The position vs time graph does not indicate chaotic motion, but it is shown in the phase diagram.

Pendulum

For a pendulum system we calculate a new acceleration:

$$a_(\theta)=-\omega^2sin(\theta)-qv_(\theta)+F_Dsin(\omega_Dt)$$

where $\omega^2=\frac{g}{l}$. Once again we change our acceleration and calculate functions:

# your accelerationP function here
def accelerationP(t,v, x, omega,q=0, fd=0, omegad=0):
  """
  description:
  acceleration of the pendulum based on displacement with optional dampening, initial velocity, and driving force
  parameters:
  angular frequency (omega), angle (theta), dampening parameter (q), driving force (fd), and driving angular frequency (omegad)
  return:
  acceleration (a)

  """
  # your code here
  a = -omega**2*np.sin(x)-q*v+fd*np.sin(omegad*t)
  return a

# write your calculate function here
def calculateP(t,x,v,omega, dt, q=0, fd=0, omegad=0):
  """
  description:

  parameters:

  return:
  """

  for i in range(1,len(t)):
    t[i] = t[i-1] + dt
    v[i] = v[i-1] + accelerationP(t[i-1],v[i-1], x[i-1],omega, q=myq, fd=FD, omegad=OmegaD) * dt
    x[i] = x[i-1] + v[i] * dt
    #if i == 1:
    #  print(i, x[i])
    if (x[i] > np.pi):
      x[i] = x[i] - 2*np.pi
    if (x[i] < -np.pi):
      x[i] = x[i] + 2*np.pi
    #if i == 1:
    #  print(i, x[i])
  return t, x, v

Then we create our plot:

# your main code here

# parameters from above
# initial conditions for the pendulum
theta0 = np.pi/6
omega0 = 0

# parameters of the pendulum
g = 9.8
l = 9.8
omega = np.sqrt(g/l)


# calculate period T from omega
T = 2*np.pi/omega

# set the time step to a small fraction of the period
dt = T/100

# set tmax to 10x the period
tmax = 10*T

# we will use a damping constant of 0.5 and explore the impact of
# different driving forces
myq = 0.5

# we set the frequency of the driving force to 2/3 of the natural frequency
OmegaD = 2/3*omega

###   PLOTTING
# make a figure with figsize=(10,4)
plt.figure(figsize=(10,4))
# adjust spacing between plots
plt.subplots_adjust(wspace=.3)


# calculate the result for the following damping forces
FDlist = [0, 0.5, 1.2]

# loop over values of FD
for FD in FDlist:
  # call initialize
  t,x,v = initialize(theta0,omega0,tmax,dt)
  # call calculateP
  t,x,v = calculateP(t,x,v,omega,dt,q=myq,fd=FD,omegad=OmegaD)
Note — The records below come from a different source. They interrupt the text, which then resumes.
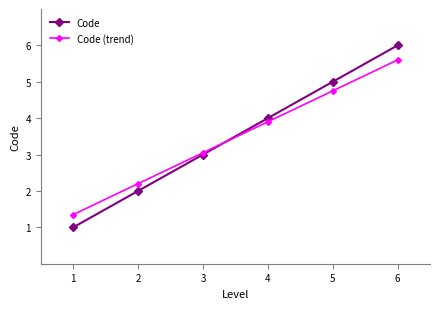

What is the difference between the Code values at 3 and 1?

2.0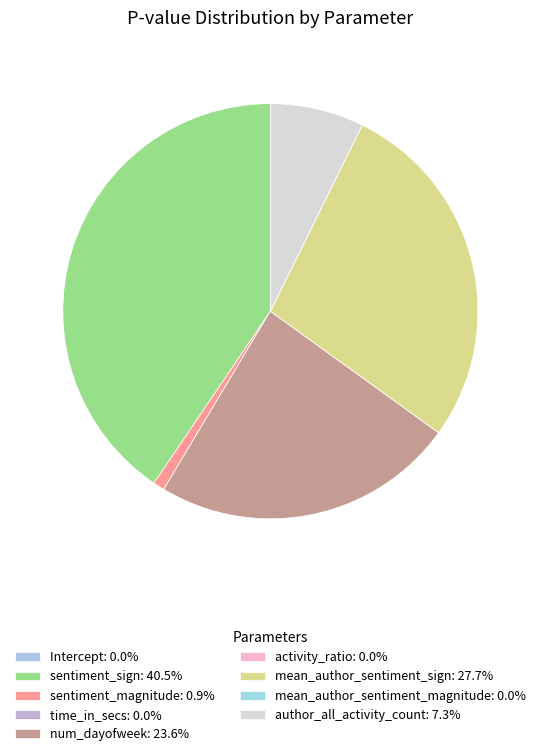

Count the number of slices in the pie.

9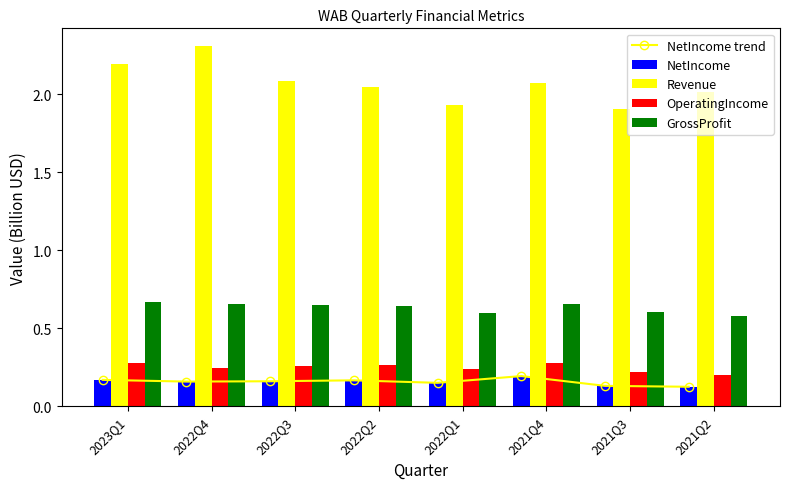

What is the difference between the maximum and second lowest values in the Revenue series?

0.4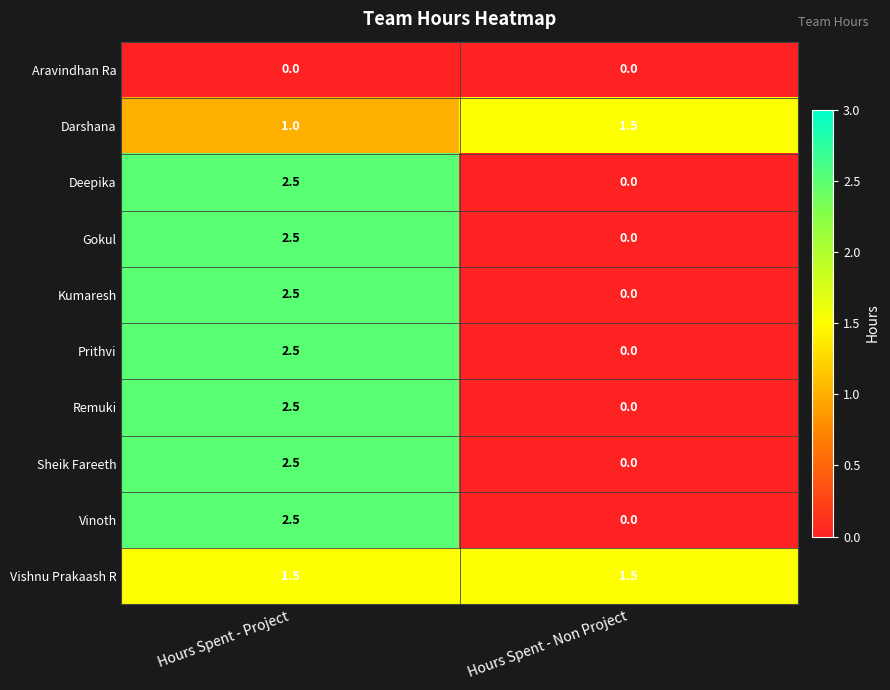

What is the greatest value displayed?

2.5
  # plot position versus time in plt.subplot(1,2,1)
  plt.subplot(1,2,1)
  plt.plot(t,x,label=f"q = {myq} FD={FD}")
  # plot velocity vs time in plt.subplot(1,2,2)
  plt.subplot(1,2,2)
  plt.plot(x,v,label=f"q = {myq} FD={FD}")
# overplot your analytic solution
plt.subplot(1,2,1)
t_analytic = np.linspace(0,tmax,1000)
xeqn = A*np.cos(omega*t_analytic)

# label axes for subplot(1,2,1) using 16 point font
plt.xlabel("time (s)",fontsize=16)
plt.ylabel("position (m)",fontsize=16)
# add a title and legend for suplot(1,2,1)
plt.title("dampening and driving force of pendulum")
plt.legend()
plt.subplot(1,2,2)
# label axes for subplot(1,2,2) using 16 point font
plt.xlabel("position (m)",fontsize=16)
plt.ylabel("velocity (m/s)",fontsize=16)
# add a title (Phase Space Diagram) and legend for suplot(1,2,2)
plt.title("phase diagram")
plt.legend()

Resultant plot:

image

Chaotic motion is observed in both the position vs time plot and the phase diagram.